Records supplied: Begin

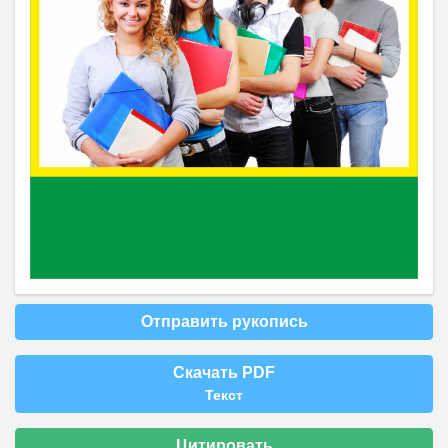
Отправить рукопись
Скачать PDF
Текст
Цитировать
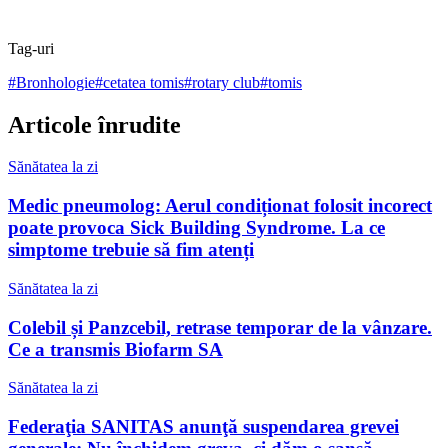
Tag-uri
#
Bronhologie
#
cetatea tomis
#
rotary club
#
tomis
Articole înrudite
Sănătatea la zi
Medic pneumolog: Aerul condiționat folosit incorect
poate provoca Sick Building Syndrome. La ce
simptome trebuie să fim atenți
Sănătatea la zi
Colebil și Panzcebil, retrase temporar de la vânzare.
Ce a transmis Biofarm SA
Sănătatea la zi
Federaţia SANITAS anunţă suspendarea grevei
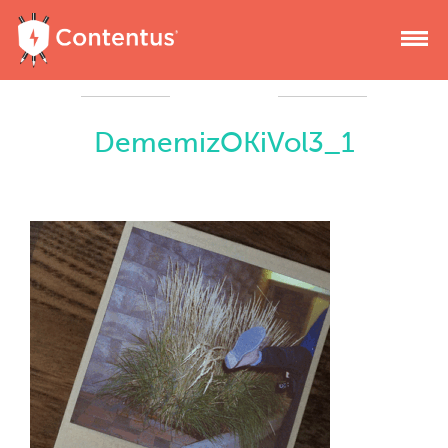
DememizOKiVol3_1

Records supplied: End
Records supplied: Begin

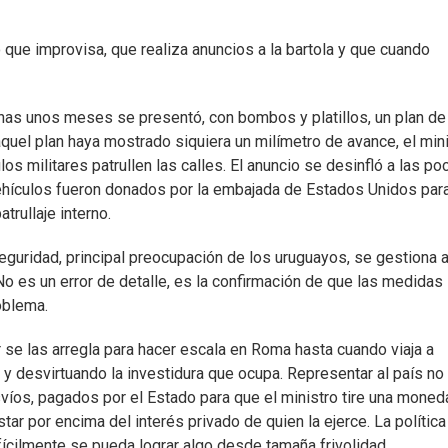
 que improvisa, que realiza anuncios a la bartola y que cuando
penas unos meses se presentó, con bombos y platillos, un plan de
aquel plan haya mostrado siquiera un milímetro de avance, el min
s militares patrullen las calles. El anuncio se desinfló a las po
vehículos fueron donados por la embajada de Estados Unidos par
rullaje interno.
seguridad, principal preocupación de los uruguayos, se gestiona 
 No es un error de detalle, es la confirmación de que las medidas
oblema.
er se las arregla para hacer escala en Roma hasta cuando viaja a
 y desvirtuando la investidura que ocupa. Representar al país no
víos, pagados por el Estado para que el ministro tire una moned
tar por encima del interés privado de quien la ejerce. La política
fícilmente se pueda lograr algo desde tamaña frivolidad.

Records supplied: End

Work item - In the records above, copy exactly everything from the line that has "Отправить рукопись" down to the line that has "DememizOKiVol3_1", both ends included, and leave out the pictures.

Your response -
Отправить рукопись
Скачать PDF
Текст
Цитировать
Tag-uri
#
Bronhologie
#
cetatea tomis
#
rotary club
#
tomis
Articole înrudite
Sănătatea la zi
Medic pneumolog: Aerul condiționat folosit incorect
poate provoca Sick Building Syndrome. La ce
simptome trebuie să fim atenți
Sănătatea la zi
Colebil și Panzcebil, retrase temporar de la vânzare.
Ce a transmis Biofarm SA
Sănătatea la zi
Federaţia SANITAS anunţă suspendarea grevei
DememizOKiVol3_1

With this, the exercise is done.